Delinea has warned that non-human identities, including artificial intelligence agents, are emerging as a major security risk for large organisations.
The warning comes as security vendors and experts mark Identity Management Day by highlighting weaknesses in how companies govern digital identities.
Vendors and security leaders increasingly describe identity as the central control layer for enterprise security. They argue this now applies across a growing mix of on-premise systems, cloud services, software-as-a-service applications and AI-driven automation.
Art Gilliland, chief executive officer of Delinea, said many organisations underestimate the risk of treating AI software as ordinary tools rather than powerful users with elevated access.
“Identity doesn’t stop at people. Non-human identities, particularly AI agents, are quickly becoming one of the biggest sources of enterprise risk. Despite 87% of organizations claiming they’re ready for AI-driven automation at scale, nearly half admit their identity governance for AI systems falls short.
The problem is relatively simple, but often overlooked: teams are still treating AI agents as tools, when they actually behave like privileged users. This creates the ‘AI security paradox’, where organizations are scaling their AI initiatives faster than they control which identities get access to what. Dangerous blind spots can form as a result, hiding unchecked privilege, quiet access paths, and little accountability for actions.
The pressure to move fast on AI is real, but so is the need to lock down identities. As AI agents continue to multiply across enterprise environments, identity can’t be viewed as just another part of security; it must be treated as the overarching control plane.”
Over the past decade, security teams have strengthened controls on human users such as employees and contractors. They now face a surge in identities tied to applications, service accounts, machine identities and AI agents that connect across multiple platforms.
Analysts say many organisations still lack a consistent framework spanning both human and non-human identities. Responsibility for AI projects also often sits with business units or data science teams, while identity governance remains with central IT or security teams.

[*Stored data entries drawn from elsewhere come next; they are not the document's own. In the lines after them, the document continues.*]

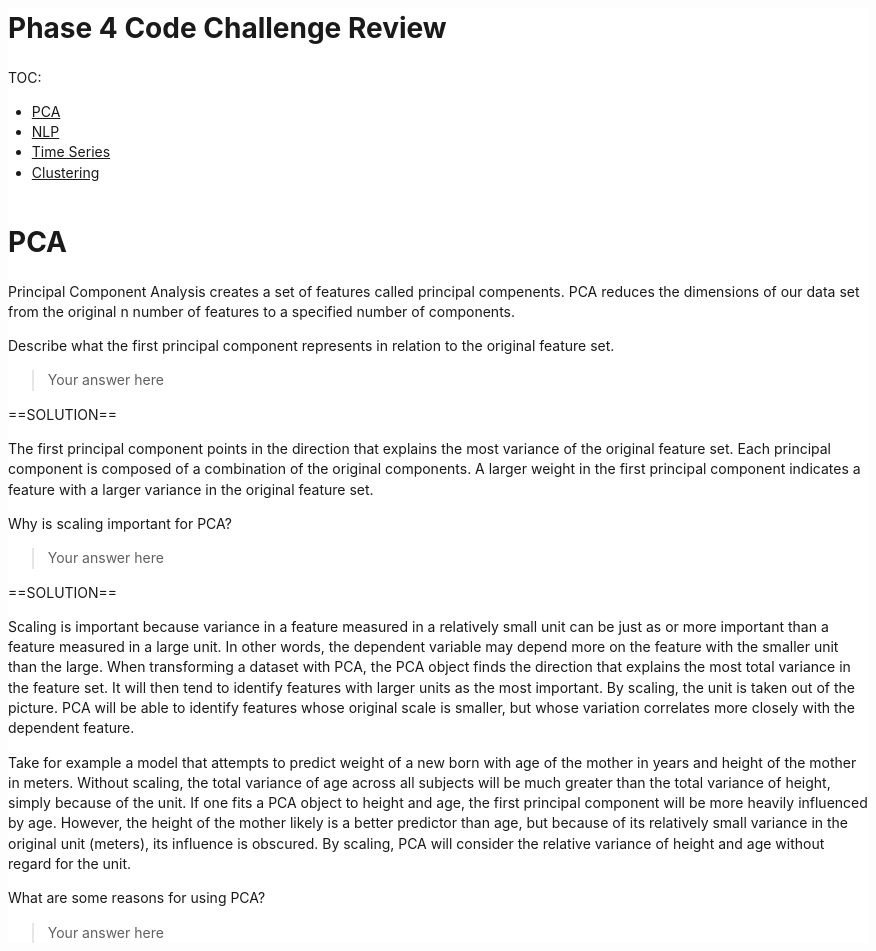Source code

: # Phase 4 Code Challenge Review

TOC:

  - [PCA](#pca)
  - [NLP](#nlp)
  - [Time Series](#ts)  
  - [Clustering](#clust)


<a id='pca'></a>

# PCA

Principal Component Analysis creates a set of features called principal compenents. PCA reduces the dimensions of our data set from the original n number of features to a specified number of components.  

Describe what the first principal component represents in relation to the original feature set.

> Your answer here

==SOLUTION==

The first principal component points in the direction that explains the most variance of the original feature set.  Each principal component is composed of a combination of the original components. A larger weight in the first principal component indicates a feature with a larger variance in the original feature set.

Why is scaling important for PCA?

> Your answer here

==SOLUTION==

Scaling is important because variance in a feature measured in a relatively small unit can be just as or more important than a feature measured in a large unit.  In other words, the dependent variable may depend more on the feature with the smaller unit than the large.  When transforming a dataset with PCA, the PCA object finds the direction that explains the most total variance in the feature set.  It will then tend to identify features with larger units as the most important.  By scaling, the unit is taken out of the picture.  PCA will be able to identify features whose original scale is smaller, but whose variation correlates more closely with the dependent feature.  

Take for example a model that attempts to predict weight of a new born with age of the mother in years and height of the mother in meters.  Without scaling, the total variance of age across all subjects will be much greater than the total variance of height, simply because of the unit.  If one fits a PCA object to height and age, the first principal component will be more heavily influenced by age.  However, the height of the mother likely is a better predictor than age, but because of its relatively small variance in the original unit (meters), its influence is obscured. By scaling, PCA will consider the relative variance of height and age without regard for the unit. 


What are some reasons for using PCA?


> Your answer here
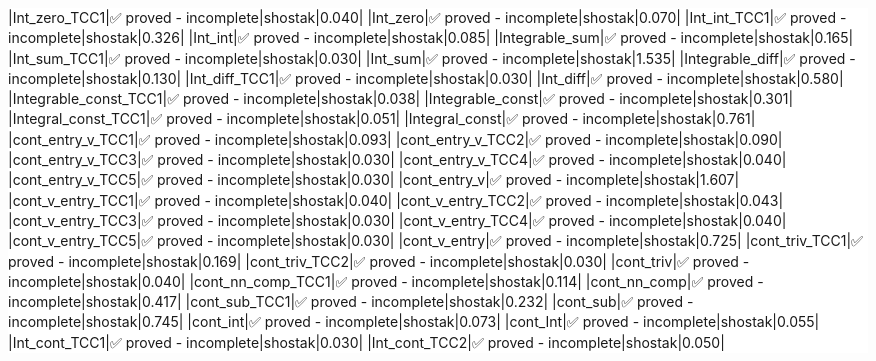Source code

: |Int_zero_TCC1|✅ proved - incomplete|shostak|0.040|
|Int_zero|✅ proved - incomplete|shostak|0.070|
|Int_int_TCC1|✅ proved - incomplete|shostak|0.326|
|Int_int|✅ proved - incomplete|shostak|0.085|
|Integrable_sum|✅ proved - incomplete|shostak|0.165|
|Int_sum_TCC1|✅ proved - incomplete|shostak|0.030|
|Int_sum|✅ proved - incomplete|shostak|1.535|
|Integrable_diff|✅ proved - incomplete|shostak|0.130|
|Int_diff_TCC1|✅ proved - incomplete|shostak|0.030|
|Int_diff|✅ proved - incomplete|shostak|0.580|
|Integrable_const_TCC1|✅ proved - incomplete|shostak|0.038|
|Integrable_const|✅ proved - incomplete|shostak|0.301|
|Integral_const_TCC1|✅ proved - incomplete|shostak|0.051|
|Integral_const|✅ proved - incomplete|shostak|0.761|
|cont_entry_v_TCC1|✅ proved - incomplete|shostak|0.093|
|cont_entry_v_TCC2|✅ proved - incomplete|shostak|0.090|
|cont_entry_v_TCC3|✅ proved - incomplete|shostak|0.030|
|cont_entry_v_TCC4|✅ proved - incomplete|shostak|0.040|
|cont_entry_v_TCC5|✅ proved - incomplete|shostak|0.030|
|cont_entry_v|✅ proved - incomplete|shostak|1.607|
|cont_v_entry_TCC1|✅ proved - incomplete|shostak|0.040|
|cont_v_entry_TCC2|✅ proved - incomplete|shostak|0.043|
|cont_v_entry_TCC3|✅ proved - incomplete|shostak|0.030|
|cont_v_entry_TCC4|✅ proved - incomplete|shostak|0.040|
|cont_v_entry_TCC5|✅ proved - incomplete|shostak|0.030|
|cont_v_entry|✅ proved - incomplete|shostak|0.725|
|cont_triv_TCC1|✅ proved - incomplete|shostak|0.169|
|cont_triv_TCC2|✅ proved - incomplete|shostak|0.030|
|cont_triv|✅ proved - incomplete|shostak|0.040|
|cont_nn_comp_TCC1|✅ proved - incomplete|shostak|0.114|
|cont_nn_comp|✅ proved - incomplete|shostak|0.417|
|cont_sub_TCC1|✅ proved - incomplete|shostak|0.232|
|cont_sub|✅ proved - incomplete|shostak|0.745|
|cont_int|✅ proved - incomplete|shostak|0.073|
|cont_Int|✅ proved - incomplete|shostak|0.055|
|Int_cont_TCC1|✅ proved - incomplete|shostak|0.030|
|Int_cont_TCC2|✅ proved - incomplete|shostak|0.050|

That separation can create gaps in policy and oversight. It can also delay the detection of inappropriate access by automated systems that operate at far greater speed and scale than human users.
The tension between rapid AI adoption and security control is a recurring theme among security leaders. They describe a pattern in which business units deploy automation, integrate it with sensitive systems and extend access, while central governance and monitoring lag behind.
Delinea argues that AI systems should be treated like privileged users: accounts that can change configurations, move data or access sensitive resources. Security teams typically apply strict controls to such access, including logging, approval workflows and least-privilege policies.
When organisations fail to treat AI agents as privileged identities, those controls can weaken. It can also make forensic investigations more complex when something goes wrong.
Cameron Matthews, chief information security officer at Radiant Logic, said fragmented identity data across large environments remains a structural problem for many enterprises.
“Identity Management Day is a timely reminder that identity has become the primary control plane for modern security, especially as organizations expand across cloud, SaaS, and now AI-driven environments. The challenge is that most enterprises are still operating with fragmented identity data, making it difficult to see who has access to what, and whether that access is appropriate or risky.
This lack of visibility creates blind spots that attackers increasingly exploit, particularly as non-human identities and automated processes multiply. To address this, organizations need to move beyond static identity governance and embrace continuous identity observability that provides real-time insight into access, behavior, and risk. Ultimately, treating identity as a dynamic, data-driven layer of security is imperative to enable Zero Trust to function as intended in today’s environment.”
Both Gilliland and Matthews identify blind spots as a central concern. In many environments, security teams cannot easily answer basic questions about which identities exist, what access they hold and how that access changes over time.
Identity specialists argue that the problem worsens as organisations move deeper into multi-cloud and AI-driven architectures. Each new platform and automation layer introduces its own credentials, tokens and service accounts.
Zero Trust strategies place identity and access decisions at the centre of enterprise security design. Their success depends on accurate, real-time insight into identities and entitlements.
Vendors are also promoting concepts such as continuous identity observability and unified identity data layers as foundations for reducing risk from both human and non-human users.
Identity Management Day has increasingly become a focal point for these discussions. Security leaders use the occasion to encourage internal reviews of account hygiene, privilege design and monitoring for suspicious behaviour.
The rise of AI agents across business workflows is adding urgency to those reviews. Identity specialists warn that traditional static governance models, built around infrequent certifications and manual reviews, no longer match the pace of automated activity in many enterprises.
Gilliland and Matthews both frame identity as the organising layer for modern security strategies rather than a supporting function. They also agree that non-human identities and AI-driven automation now sit at the centre of that discussion.